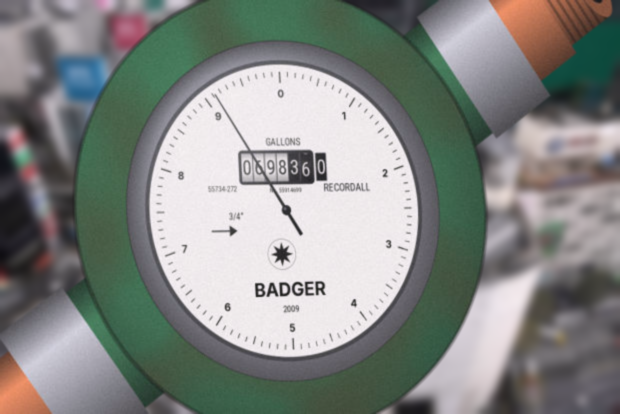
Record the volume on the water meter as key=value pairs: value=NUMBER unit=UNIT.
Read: value=698359.1 unit=gal
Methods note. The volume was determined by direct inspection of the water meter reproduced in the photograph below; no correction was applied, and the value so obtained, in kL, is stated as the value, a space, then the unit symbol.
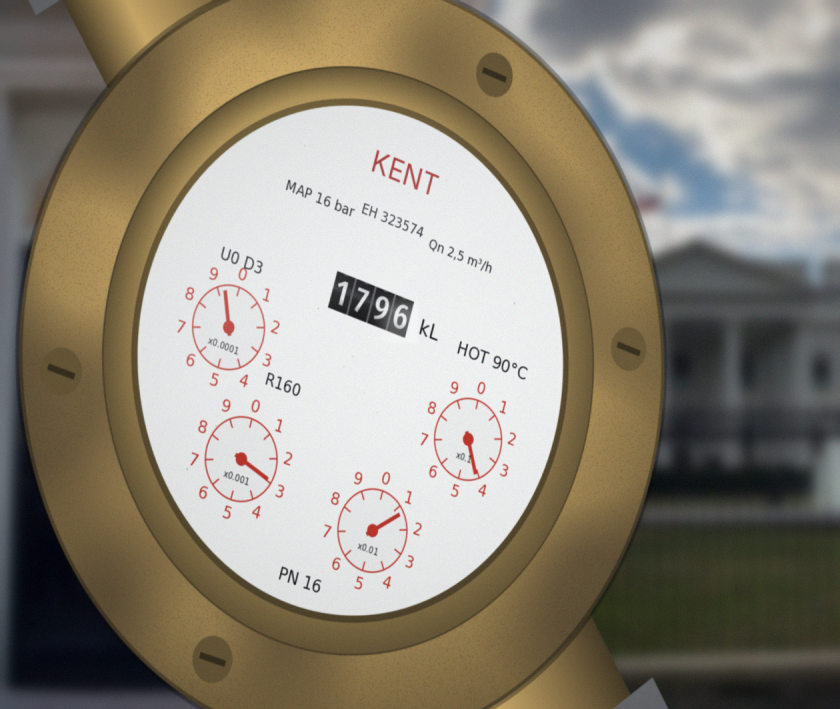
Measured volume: 1796.4129 kL
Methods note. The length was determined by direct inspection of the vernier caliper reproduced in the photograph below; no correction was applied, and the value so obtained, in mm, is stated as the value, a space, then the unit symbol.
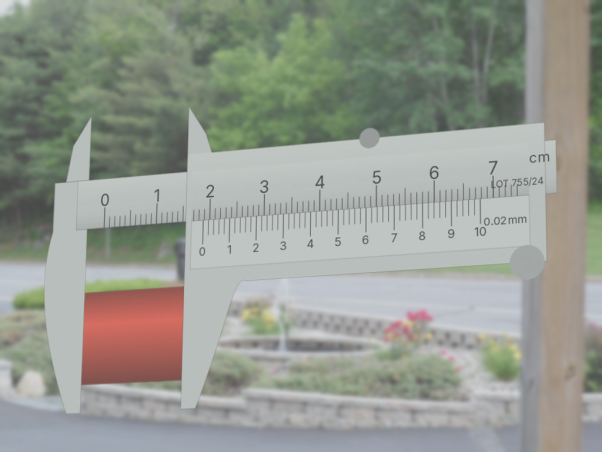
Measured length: 18.8 mm
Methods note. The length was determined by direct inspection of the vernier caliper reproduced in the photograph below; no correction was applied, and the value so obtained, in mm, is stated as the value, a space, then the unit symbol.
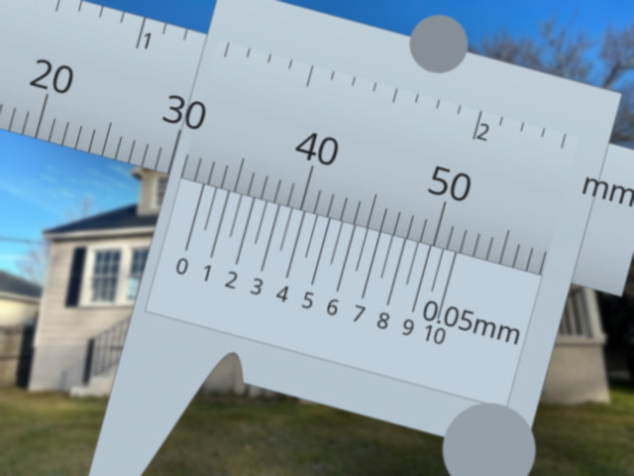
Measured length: 32.7 mm
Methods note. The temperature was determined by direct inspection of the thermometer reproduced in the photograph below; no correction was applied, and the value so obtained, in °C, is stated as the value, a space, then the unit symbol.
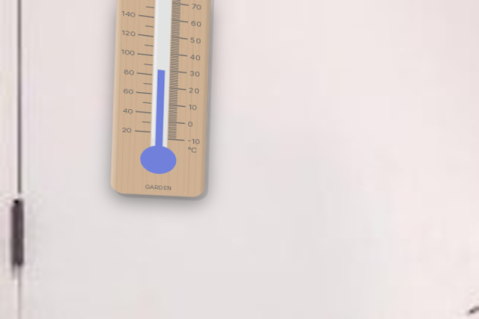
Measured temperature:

• [EXERCISE DIRECTIONS]
Pick out each line of the material above that contains the word "water" and copy those lines.

• [ANSWER AREA]
Record the volume on the water meter as key=value pairs: value=NUMBER unit=UNIT.
Methods note. The volume was determined by direct inspection of the water meter reproduced in the photograph below; no correction was applied, and the value so obtained, in kL, is stated as the value, a space, then the unit symbol.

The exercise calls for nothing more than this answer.